Books

An acquaintance with books and learning was not a thing that a frontier boy like Powell could take for granted; he had to seize it as he could. Abe Lincoln said it for every such boy with brains and dreams in his head: “The things I want to know are in books; my best friend is a man who'll git me a book I ain't read.”

—Wallace Stegner
(“Beyond the Hundredth Meridian”, p. 11)

I recently acquired a gently used hardcover edition of A Gamut of Games written by Sid Sackson and published by Castle Books of New York in 1969, the year I was born. The dust jacket shows some wear, but below that thin veneer everything else is in remarkably good shape. The book is beautifully laid out. Its text is surrounded by wide margins. Its font size doesn't strain my aging eyes. Its thick sheets of paper provide assurance that its pages may be handled and—in spite of their approaching golden anniversary of being bound in holey gatherings—appear almost as bright as I imagine they were the day they first absorbed ink off metal type in some mystic press in New York. No less than Martin Gardner boldly asserts, on the front of the dust jacket, that A Gamut of Games is “. . . the most important book on games to appear in decades . . . a splendid, diversified collection of remarkable, intellectually-stimulating indoor games . . . written in a clear, informal style by the country's leading game inventor . . . a genuine milestone in the literature of both games and mathematical recreations . . . an absolute must for all game buffs.”
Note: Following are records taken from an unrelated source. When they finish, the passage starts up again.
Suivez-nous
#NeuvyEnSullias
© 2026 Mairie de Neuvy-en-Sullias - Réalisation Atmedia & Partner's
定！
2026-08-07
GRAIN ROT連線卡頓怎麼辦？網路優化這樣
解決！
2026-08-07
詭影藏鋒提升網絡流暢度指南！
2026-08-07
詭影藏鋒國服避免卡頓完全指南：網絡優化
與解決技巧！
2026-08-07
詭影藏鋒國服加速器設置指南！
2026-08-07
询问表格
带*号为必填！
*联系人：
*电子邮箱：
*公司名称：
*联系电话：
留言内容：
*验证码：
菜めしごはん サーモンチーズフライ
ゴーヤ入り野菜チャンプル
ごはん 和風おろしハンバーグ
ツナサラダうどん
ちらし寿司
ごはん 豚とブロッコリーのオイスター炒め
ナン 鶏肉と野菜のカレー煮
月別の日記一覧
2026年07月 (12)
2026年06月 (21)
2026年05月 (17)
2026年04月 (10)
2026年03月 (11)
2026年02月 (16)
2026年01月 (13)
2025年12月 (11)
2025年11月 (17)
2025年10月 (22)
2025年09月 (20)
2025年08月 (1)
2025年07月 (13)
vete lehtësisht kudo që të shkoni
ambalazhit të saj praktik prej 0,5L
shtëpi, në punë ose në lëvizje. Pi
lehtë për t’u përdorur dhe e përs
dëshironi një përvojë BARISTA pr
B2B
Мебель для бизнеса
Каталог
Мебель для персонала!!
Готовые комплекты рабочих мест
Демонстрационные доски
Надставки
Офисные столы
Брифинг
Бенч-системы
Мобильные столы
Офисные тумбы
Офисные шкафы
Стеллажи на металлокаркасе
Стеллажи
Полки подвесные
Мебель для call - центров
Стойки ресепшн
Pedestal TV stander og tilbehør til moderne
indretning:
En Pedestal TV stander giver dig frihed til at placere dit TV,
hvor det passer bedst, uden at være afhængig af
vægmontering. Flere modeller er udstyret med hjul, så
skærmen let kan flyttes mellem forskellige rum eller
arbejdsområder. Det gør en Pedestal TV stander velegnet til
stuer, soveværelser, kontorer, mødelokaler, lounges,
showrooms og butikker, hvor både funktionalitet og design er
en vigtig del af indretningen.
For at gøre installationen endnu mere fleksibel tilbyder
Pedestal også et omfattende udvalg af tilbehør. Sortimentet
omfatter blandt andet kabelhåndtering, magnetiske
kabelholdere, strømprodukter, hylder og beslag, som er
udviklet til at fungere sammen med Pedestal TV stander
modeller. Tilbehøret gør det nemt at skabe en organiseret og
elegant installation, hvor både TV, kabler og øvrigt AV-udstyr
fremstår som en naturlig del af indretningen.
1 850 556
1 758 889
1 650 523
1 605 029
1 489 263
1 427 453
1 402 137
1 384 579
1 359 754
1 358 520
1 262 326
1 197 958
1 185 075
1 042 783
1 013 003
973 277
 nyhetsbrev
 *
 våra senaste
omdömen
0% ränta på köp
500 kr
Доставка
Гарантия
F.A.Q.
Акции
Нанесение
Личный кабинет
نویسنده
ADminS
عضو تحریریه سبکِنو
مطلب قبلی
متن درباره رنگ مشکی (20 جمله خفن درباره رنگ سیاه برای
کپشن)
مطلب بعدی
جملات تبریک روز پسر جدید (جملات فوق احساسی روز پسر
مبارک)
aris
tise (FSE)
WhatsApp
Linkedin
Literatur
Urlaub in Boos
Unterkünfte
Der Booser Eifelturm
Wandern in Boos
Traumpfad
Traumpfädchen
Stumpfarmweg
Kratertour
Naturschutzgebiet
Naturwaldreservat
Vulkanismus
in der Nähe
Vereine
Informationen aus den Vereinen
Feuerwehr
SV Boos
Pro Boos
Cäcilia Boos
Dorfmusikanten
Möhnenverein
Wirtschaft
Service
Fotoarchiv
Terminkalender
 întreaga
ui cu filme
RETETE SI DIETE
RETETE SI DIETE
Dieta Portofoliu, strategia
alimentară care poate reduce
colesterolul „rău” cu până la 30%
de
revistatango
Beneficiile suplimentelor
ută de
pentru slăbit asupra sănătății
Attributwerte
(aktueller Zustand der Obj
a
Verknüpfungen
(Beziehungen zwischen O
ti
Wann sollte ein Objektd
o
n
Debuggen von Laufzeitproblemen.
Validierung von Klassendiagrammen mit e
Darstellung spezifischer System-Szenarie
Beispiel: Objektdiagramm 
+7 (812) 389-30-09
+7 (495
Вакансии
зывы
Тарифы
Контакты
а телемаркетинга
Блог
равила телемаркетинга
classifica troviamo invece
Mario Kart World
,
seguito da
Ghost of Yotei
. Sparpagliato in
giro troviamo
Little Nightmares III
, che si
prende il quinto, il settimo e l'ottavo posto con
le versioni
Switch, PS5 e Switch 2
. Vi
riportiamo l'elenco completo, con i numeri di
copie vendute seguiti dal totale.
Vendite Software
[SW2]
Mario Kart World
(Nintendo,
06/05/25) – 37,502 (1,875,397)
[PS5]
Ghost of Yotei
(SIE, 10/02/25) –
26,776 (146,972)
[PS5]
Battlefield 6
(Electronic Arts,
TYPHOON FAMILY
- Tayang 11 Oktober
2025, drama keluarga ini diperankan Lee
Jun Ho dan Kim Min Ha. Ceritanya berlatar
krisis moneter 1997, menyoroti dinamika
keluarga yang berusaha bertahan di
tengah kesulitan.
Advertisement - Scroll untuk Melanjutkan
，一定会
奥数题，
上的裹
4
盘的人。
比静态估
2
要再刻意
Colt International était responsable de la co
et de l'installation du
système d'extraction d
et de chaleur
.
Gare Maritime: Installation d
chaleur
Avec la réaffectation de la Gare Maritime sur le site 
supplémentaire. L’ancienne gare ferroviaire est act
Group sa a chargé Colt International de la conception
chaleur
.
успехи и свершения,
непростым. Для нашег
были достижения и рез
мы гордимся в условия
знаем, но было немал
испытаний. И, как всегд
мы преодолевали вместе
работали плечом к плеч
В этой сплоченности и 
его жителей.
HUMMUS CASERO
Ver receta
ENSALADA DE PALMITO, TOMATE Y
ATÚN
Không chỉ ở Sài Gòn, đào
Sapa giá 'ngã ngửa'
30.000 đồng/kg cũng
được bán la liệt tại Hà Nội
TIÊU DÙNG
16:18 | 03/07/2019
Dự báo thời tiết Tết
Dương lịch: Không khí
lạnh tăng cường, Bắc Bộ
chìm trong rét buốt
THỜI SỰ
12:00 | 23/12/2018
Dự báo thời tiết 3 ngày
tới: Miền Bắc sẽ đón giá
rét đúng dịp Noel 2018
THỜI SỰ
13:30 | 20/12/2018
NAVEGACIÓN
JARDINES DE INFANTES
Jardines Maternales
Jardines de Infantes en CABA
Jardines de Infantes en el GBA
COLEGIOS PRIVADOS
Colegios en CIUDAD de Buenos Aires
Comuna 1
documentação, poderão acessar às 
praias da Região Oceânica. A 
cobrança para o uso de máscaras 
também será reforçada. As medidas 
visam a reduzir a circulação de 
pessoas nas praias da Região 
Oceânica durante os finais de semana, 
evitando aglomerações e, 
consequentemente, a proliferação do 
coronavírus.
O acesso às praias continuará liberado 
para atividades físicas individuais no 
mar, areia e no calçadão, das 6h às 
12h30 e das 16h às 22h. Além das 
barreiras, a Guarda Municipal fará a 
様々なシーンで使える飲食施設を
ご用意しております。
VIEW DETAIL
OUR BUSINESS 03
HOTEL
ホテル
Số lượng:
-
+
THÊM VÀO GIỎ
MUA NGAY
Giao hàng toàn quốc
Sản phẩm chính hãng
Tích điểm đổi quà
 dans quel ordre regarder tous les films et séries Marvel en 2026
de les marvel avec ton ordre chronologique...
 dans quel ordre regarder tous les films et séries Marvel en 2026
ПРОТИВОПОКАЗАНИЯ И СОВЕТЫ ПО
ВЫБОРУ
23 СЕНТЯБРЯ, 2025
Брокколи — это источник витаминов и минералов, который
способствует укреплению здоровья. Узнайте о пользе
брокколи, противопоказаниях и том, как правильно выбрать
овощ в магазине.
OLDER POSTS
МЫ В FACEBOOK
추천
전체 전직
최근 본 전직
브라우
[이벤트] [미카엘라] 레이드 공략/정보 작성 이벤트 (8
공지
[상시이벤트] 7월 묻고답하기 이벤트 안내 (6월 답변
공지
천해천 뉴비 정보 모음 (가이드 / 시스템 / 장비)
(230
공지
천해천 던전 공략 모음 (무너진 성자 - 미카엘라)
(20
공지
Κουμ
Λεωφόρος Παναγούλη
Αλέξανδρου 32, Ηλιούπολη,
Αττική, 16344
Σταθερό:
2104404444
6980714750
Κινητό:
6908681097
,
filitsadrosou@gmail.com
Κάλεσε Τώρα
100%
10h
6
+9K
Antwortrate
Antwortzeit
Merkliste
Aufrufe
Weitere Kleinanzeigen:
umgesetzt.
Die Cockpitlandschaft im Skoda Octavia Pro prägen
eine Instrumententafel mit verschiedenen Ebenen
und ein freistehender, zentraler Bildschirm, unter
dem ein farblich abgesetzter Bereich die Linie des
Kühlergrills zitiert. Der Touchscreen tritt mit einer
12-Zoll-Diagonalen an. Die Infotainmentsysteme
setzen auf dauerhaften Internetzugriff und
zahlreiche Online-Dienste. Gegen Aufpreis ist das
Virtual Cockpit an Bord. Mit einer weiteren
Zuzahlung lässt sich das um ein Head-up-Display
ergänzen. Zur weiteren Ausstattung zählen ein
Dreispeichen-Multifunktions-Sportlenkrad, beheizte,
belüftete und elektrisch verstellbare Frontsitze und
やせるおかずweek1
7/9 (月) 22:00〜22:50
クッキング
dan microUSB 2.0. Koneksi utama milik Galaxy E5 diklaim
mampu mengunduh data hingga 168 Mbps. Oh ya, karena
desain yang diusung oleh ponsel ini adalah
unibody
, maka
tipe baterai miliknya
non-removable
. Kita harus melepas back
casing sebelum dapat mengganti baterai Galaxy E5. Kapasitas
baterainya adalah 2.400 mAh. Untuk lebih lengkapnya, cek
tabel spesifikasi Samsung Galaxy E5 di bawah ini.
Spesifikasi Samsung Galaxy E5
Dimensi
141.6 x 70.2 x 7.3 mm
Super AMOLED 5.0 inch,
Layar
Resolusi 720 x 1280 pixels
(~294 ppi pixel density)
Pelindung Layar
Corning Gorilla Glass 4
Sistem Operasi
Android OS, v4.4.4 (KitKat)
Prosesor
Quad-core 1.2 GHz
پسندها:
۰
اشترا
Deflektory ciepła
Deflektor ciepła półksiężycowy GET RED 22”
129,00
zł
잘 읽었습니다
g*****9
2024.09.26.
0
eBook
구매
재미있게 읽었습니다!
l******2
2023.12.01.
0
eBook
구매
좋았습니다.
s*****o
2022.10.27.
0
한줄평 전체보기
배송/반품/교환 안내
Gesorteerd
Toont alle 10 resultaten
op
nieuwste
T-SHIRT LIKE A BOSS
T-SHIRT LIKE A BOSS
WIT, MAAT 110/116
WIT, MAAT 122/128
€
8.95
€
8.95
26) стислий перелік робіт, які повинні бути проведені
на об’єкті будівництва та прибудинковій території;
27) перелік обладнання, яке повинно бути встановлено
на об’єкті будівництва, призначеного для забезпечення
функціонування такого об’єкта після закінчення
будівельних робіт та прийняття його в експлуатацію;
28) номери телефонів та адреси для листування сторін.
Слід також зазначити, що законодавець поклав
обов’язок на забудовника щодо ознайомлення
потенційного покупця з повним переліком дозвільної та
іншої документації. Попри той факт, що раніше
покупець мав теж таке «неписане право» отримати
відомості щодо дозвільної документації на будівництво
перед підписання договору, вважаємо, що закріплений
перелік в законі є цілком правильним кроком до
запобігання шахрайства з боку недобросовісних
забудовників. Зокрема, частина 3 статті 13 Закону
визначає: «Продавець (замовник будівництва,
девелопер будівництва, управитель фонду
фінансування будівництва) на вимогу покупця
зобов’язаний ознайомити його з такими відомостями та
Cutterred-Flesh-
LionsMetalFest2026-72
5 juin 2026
Now might be a good time to confess that book herding has become yet another hobby of mine. I never intended it to be. Books just keep appearing, year after year. Their numbers have increased beyond my capacity to carry them all. So I succumb to pressures inevitably produced by population growth. I cull unfortunate selections. But I try not to acquire new ones willy-nilly, since money wasted on transient books is money that could have been applied toward the purchase of more enduring ones.

If I want you to ‘git’—by hook or by crook—a copy of a book, it's because I believe that book is worth a lot more than its lean list price, to say nothing of the steal it may be if you can find a nice used one for sale. I hope that you too become a collector of books (even just a few is fine) and that the ones you treasure most will be like friends to you. Good friends are rare and shouldn't be cast aside. Come back to your best ones again and again. Listen when they speak. And never reject a new one, just because he or she seems different somehow.